---------- Entries supplied

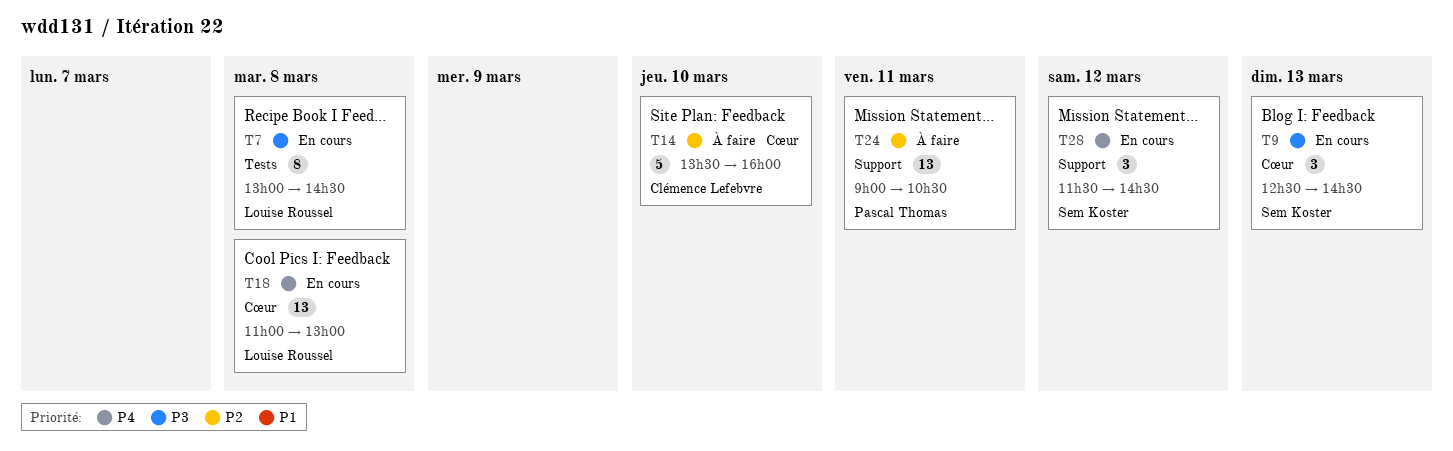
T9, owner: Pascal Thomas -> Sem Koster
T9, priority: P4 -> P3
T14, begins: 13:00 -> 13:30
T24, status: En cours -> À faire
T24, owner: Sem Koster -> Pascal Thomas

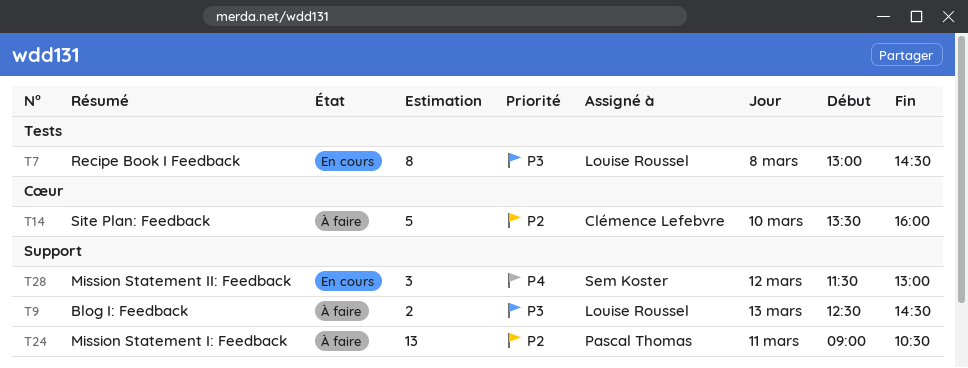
T9, status: En cours -> À faire
T9, owner: Sem Koster -> Louise Roussel
T9, label: Cœur -> Support
T9, estimate: 3 -> 2
T18: present -> none
T28, ends: 14:30 -> 13:00

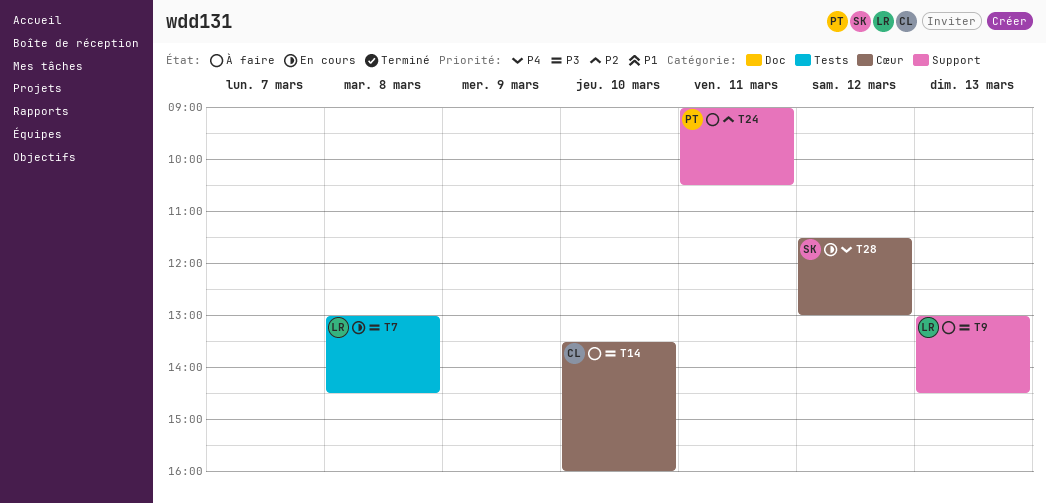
T9, begins: 12:30 -> 13:00
T14, priority: P2 -> P3
T28, label: Support -> Cœur

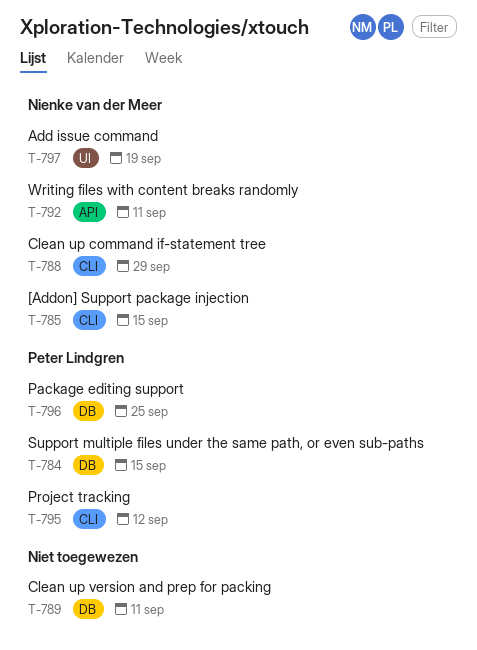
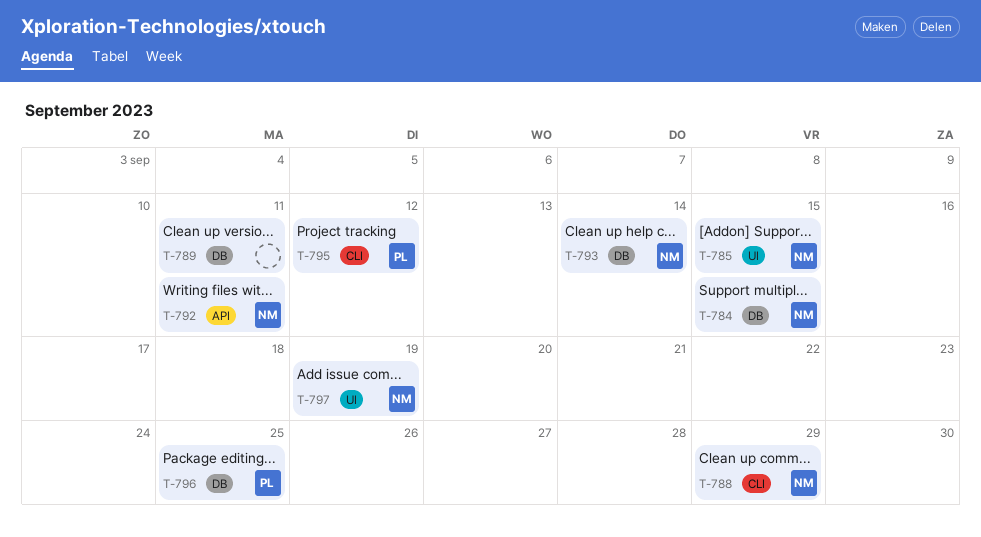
T-784, owner: Peter Lindgren -> Nienke van der Meer
T-785, label: CLI -> UI
T-793: none -> present

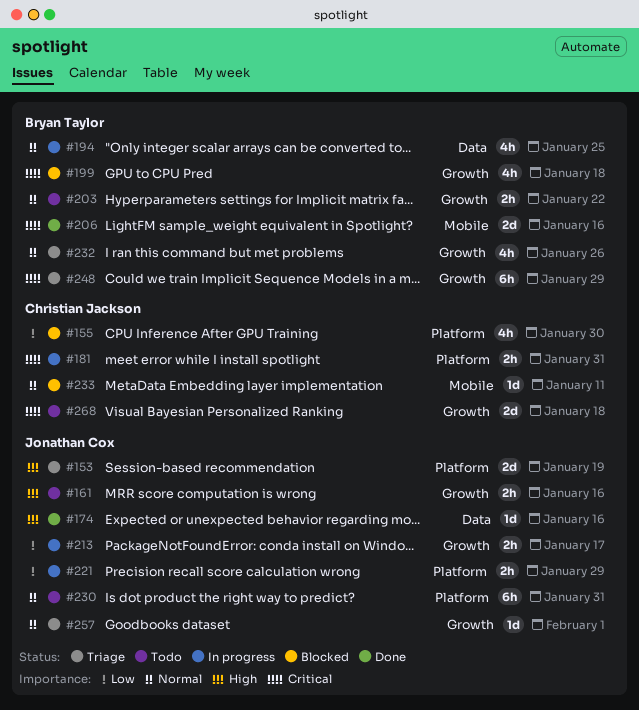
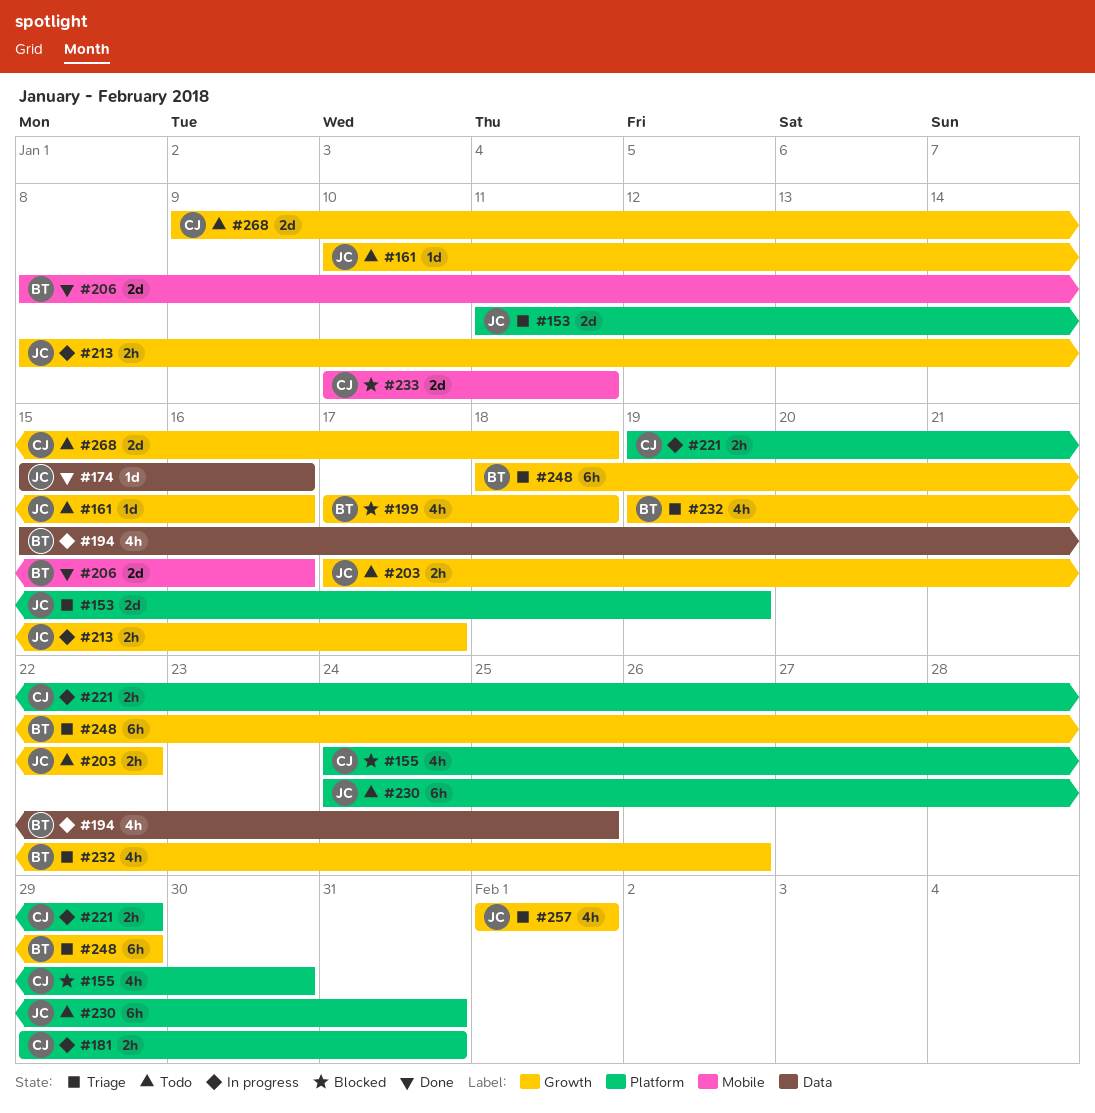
#161, estimate: 2h -> 1d
#203, owner: Bryan Taylor -> Jonathan Cox
#221, owner: Jonathan Cox -> Christian Jackson
#233, estimate: 1d -> 2d
#257, estimate: 1d -> 4h

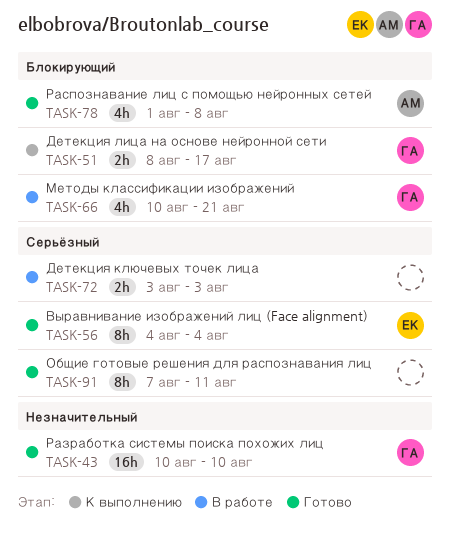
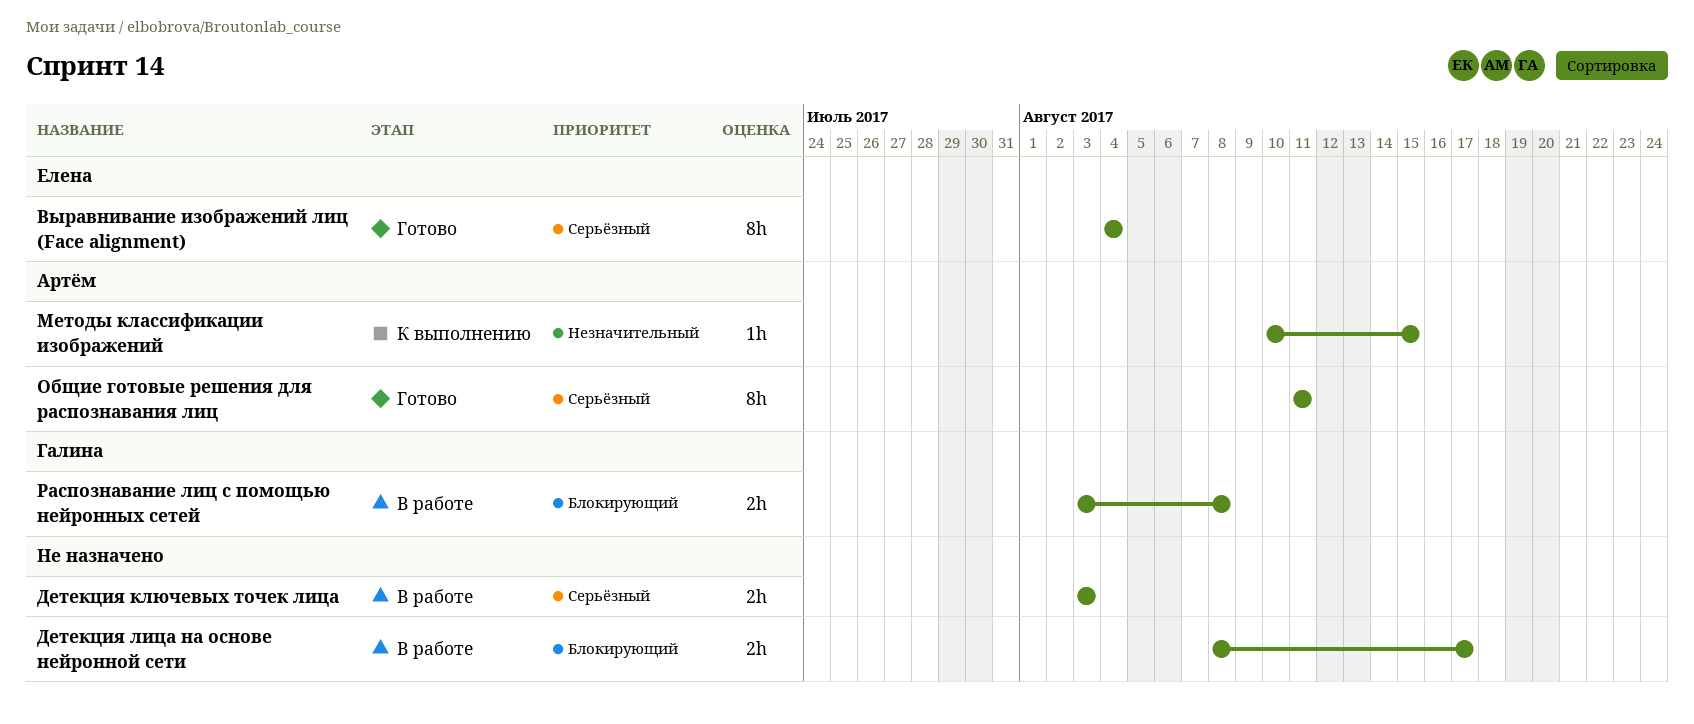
Детекция лица на основе нейронной сети, status: К выполнению -> В работе
Детекция лица на основе нейронной сети, owner: Галина -> none
Методы классификации изображений, status: В работе -> К выполнению
Методы классификации изображений, owner: Галина -> Артём
Методы классификации изображений, priority: Блокирующий -> Незначительный
Методы классификации изображений, estimate: 4h -> 1h
Методы классификации изображений, due: Aug 21 -> Aug 15
Общие готовые решения для распознавания лиц, owner: none -> Артём
Общие готовые решения для распознавания лиц, start: Aug 7 -> Aug 11
Разработка системы поиска похожих лиц: present -> none
Распознавание лиц с помощью нейронных сетей, status: Готово -> В работе
Распознавание лиц с помощью нейронных сетей, owner: Артём -> Галина
Распознавание лиц с помощью нейронных сетей, estimate: 4h -> 2h
Распознавание лиц с помощью нейронных сетей, start: Aug 1 -> Aug 3

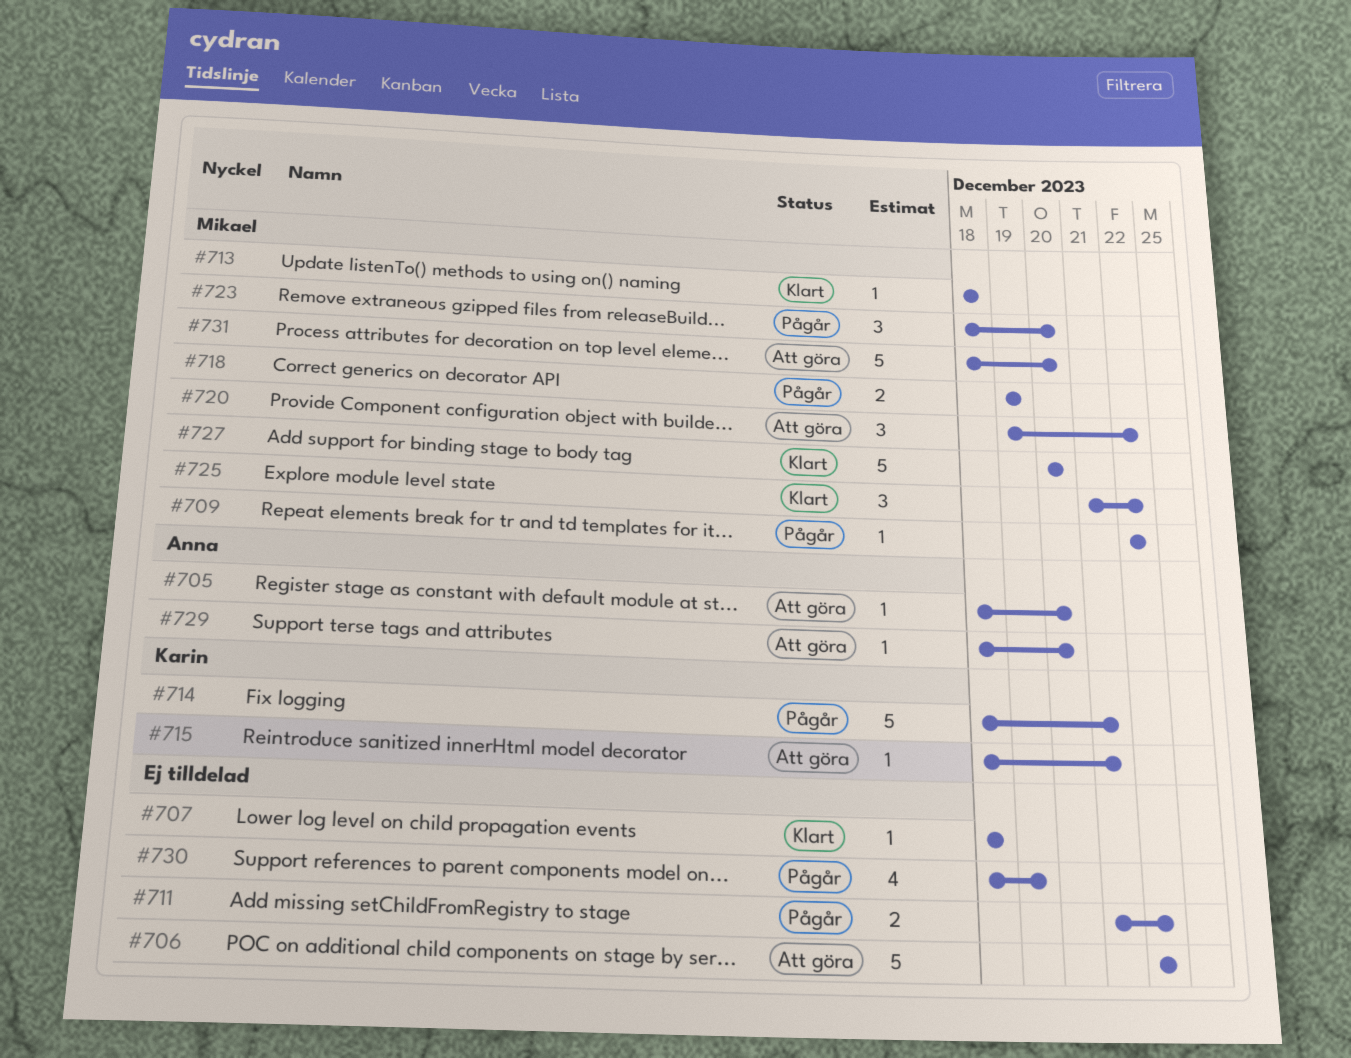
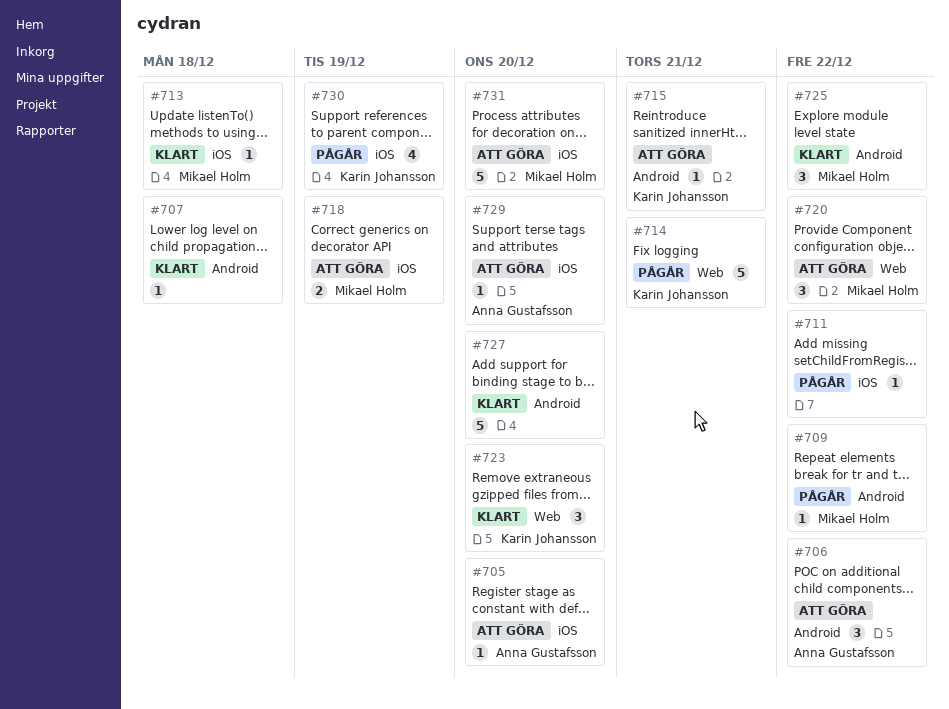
#706, owner: none -> Anna Gustafsson
#706, estimate: 5 -> 3
#711, estimate: 2 -> 1
#718, status: Pågår -> Att göra
#723, status: Pågår -> Klart
#723, owner: Mikael Holm -> Karin Johansson
#727, owner: Mikael Holm -> none
#730, owner: none -> Karin Johansson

--------------------

:: What you are asked to do ::
Using the records above, retype everything exactly except the pictures.

:: Response below ::
T9, owner: Pascal Thomas -> Sem Koster
T9, priority: P4 -> P3
T14, begins: 13:00 -> 13:30
T24, status: En cours -> À faire
T24, owner: Sem Koster -> Pascal Thomas

T9, status: En cours -> À faire
T9, owner: Sem Koster -> Louise Roussel
T9, label: Cœur -> Support
T9, estimate: 3 -> 2
T18: present -> none
T28, ends: 14:30 -> 13:00

T9, begins: 12:30 -> 13:00
T14, priority: P2 -> P3
T28, label: Support -> Cœur

T-784, owner: Peter Lindgren -> Nienke van der Meer
T-785, label: CLI -> UI
T-793: none -> present

#161, estimate: 2h -> 1d
#203, owner: Bryan Taylor -> Jonathan Cox
#221, owner: Jonathan Cox -> Christian Jackson
#233, estimate: 1d -> 2d
#257, estimate: 1d -> 4h

Детекция лица на основе нейронной сети, status: К выполнению -> В работе
Детекция лица на основе нейронной сети, owner: Галина -> none
Методы классификации изображений, status: В работе -> К выполнению
Методы классификации изображений, owner: Галина -> Артём
Методы классификации изображений, priority: Блокирующий -> Незначительный
Методы классификации изображений, estimate: 4h -> 1h
Методы классификации изображений, due: Aug 21 -> Aug 15
Общие готовые решения для распознавания лиц, owner: none -> Артём
Общие готовые решения для распознавания лиц, start: Aug 7 -> Aug 11
Разработка системы поиска похожих лиц: present -> none
Распознавание лиц с помощью нейронных сетей, status: Готово -> В работе
Распознавание лиц с помощью нейронных сетей, owner: Артём -> Галина
Распознавание лиц с помощью нейронных сетей, estimate: 4h -> 2h
Распознавание лиц с помощью нейронных сетей, start: Aug 1 -> Aug 3

#706, owner: none -> Anna Gustafsson
#706, estimate: 5 -> 3
#711, estimate: 2 -> 1
#718, status: Pågår -> Att göra
#723, status: Pågår -> Klart
#723, owner: Mikael Holm -> Karin Johansson
#727, owner: Mikael Holm -> none
#730, owner: none -> Karin Johansson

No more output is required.